• **Try it**: Could you quote, exactly as they stand, the lines running from the one with "were credited with preventing the flames from" to the final line of the material?
┏━━
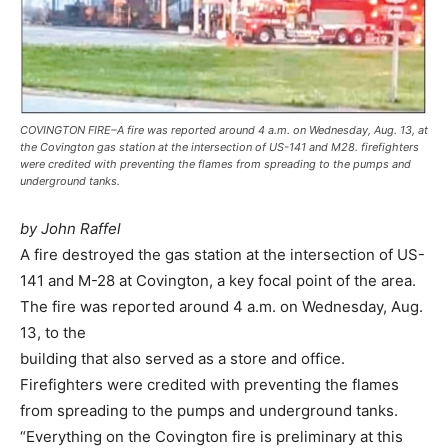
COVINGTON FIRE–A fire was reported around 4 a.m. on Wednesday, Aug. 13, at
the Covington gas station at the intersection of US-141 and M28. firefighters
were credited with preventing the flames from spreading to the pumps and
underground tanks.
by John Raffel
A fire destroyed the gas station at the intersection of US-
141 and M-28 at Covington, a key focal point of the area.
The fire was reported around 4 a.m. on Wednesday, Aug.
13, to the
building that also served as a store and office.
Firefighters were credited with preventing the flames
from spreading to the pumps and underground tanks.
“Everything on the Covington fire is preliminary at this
┗━━
• **Solution for this exercise**:
were credited with preventing the flames from spreading to the pumps and
underground tanks.
by John Raffel
A fire destroyed the gas station at the intersection of US-
141 and M-28 at Covington, a key focal point of the area.
The fire was reported around 4 a.m. on Wednesday, Aug.
13, to the
building that also served as a store and office.
Firefighters were credited with preventing the flames
from spreading to the pumps and underground tanks.
“Everything on the Covington fire is preliminary at this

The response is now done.